If your id-orgn session expires, Origin Agent may fail until you sign in again. CDE retries key refresh once on 401 before surfacing an actionable error.

Model selection — ZDR vs TEE

Choose models from the chat model picker. Each model shows a ZDR or TEE badge. When many models are available, use the TEE filter to show only hardware-backed options.

ZDRTEE
Stands forZero Data RetentionTrusted Execution Environment
Problem solvedThe provider might store or train on your promptsThe provider or host might read inference in memory
MechanismRouting through Vercel AI Gateway with a no-retention agreementHardware-isolated inference (NEAR, Phala)
ProofContract / policy — no per-request hardware receiptCryptographic attestation receipt (verify in Scanner)
Model examplesvercel_claude_*, vercel_gemini_*near_*, phala_*
When to pickFrontier capability with strong data-handling agreementsWhen you need verifiable confidential inference

Do not call ZDR "confidential computing." ZDR is policy retention.

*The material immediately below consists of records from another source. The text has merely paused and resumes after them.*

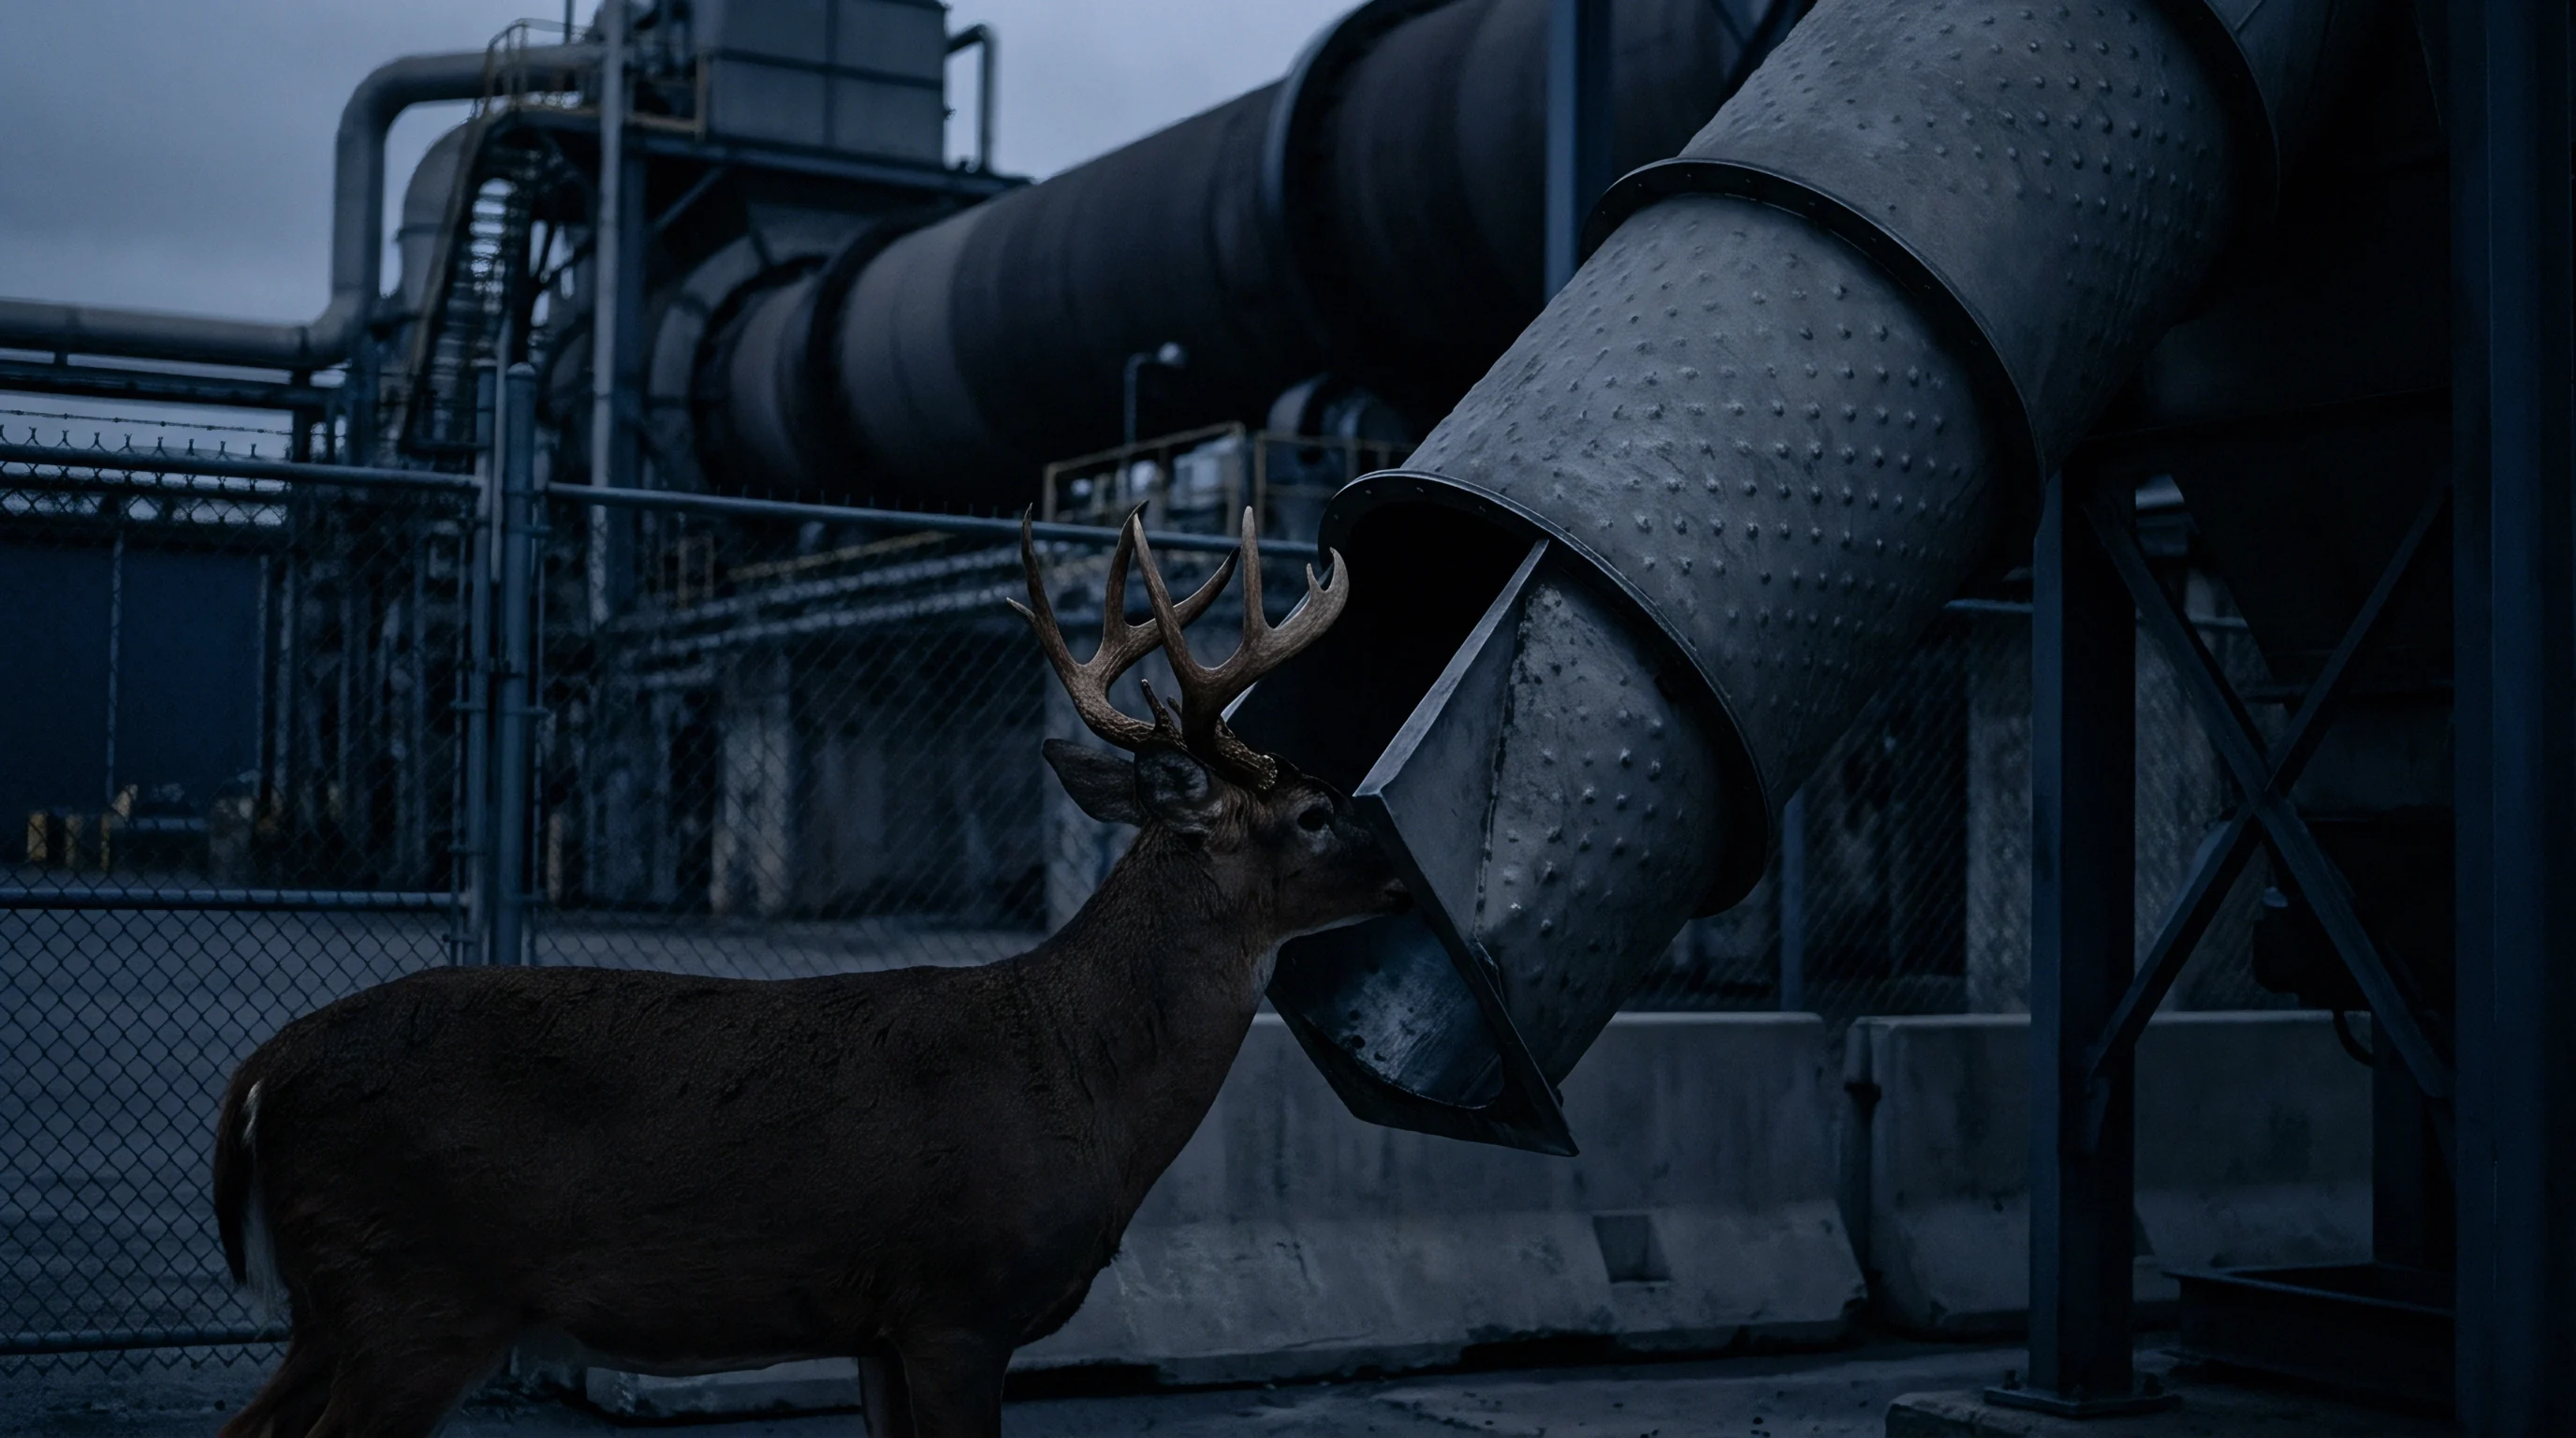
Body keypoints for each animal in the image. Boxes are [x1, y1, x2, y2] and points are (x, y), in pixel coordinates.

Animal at [208, 510, 1401, 1438]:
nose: (1400, 857)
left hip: (334, 1310)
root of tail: (262, 1074)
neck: (1079, 1077)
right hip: (415, 1292)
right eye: (1312, 811)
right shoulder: (958, 1302)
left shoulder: (876, 1325)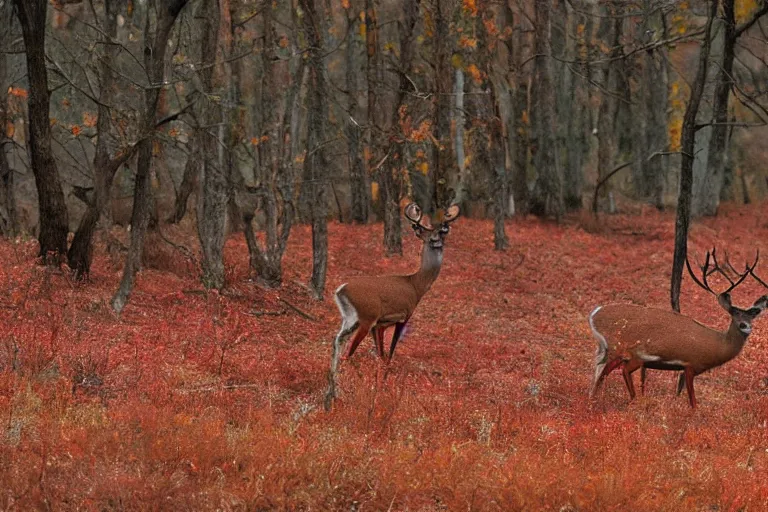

TEE is hardware isolation.

See Platform trust — execution environments for the full comparison.

Tool use

Origin Agent invokes tools when the task requires it. The model can:

  • Read and edit files in the workspace
  • Run terminal commands (subject to your approval settings)
  • Search the codebase and reference files with @ mentions

Tool calls execute on your local folder in Open Project mode, or inside the remote sandbox on cloud worktrees — the same runtime boundary as your code. Inference for those tool calls still routes through Gateway.

@ file references

Reference workspace files in chat with @:

  • @file — include a specific file in context
  • @folder — include a directory
  • @codebase — semantic search across the workspace (uses a local embeddings index)

Workspace semantic index

@codebase is backed by a workspace semantic index — separate from ORGN Studio's Repomix code index. CDE builds it in the background when you open a folder or attach to a cloud worktree. Watch indexing progress in the chat status area; once ready, @codebase searches across the current workspace without listing every file manually.

The semantic index reflects files on disk in your open workspace. After large pulls or branch switches, allow indexing to catch up or trigger a rebuild from the command palette if search results look stale.

On cloud worktrees, @file and @folder resolve against the remote file tree in the sandbox.

In ORGN Studio, agents use the project code index (built automatically on import, refreshed manually) plus live file reads from the sandbox.

Starting from a worktree

When you create or open a worktree from the Projects sidebar, CDE can prefill Origin Agent with task context from your Studio task description.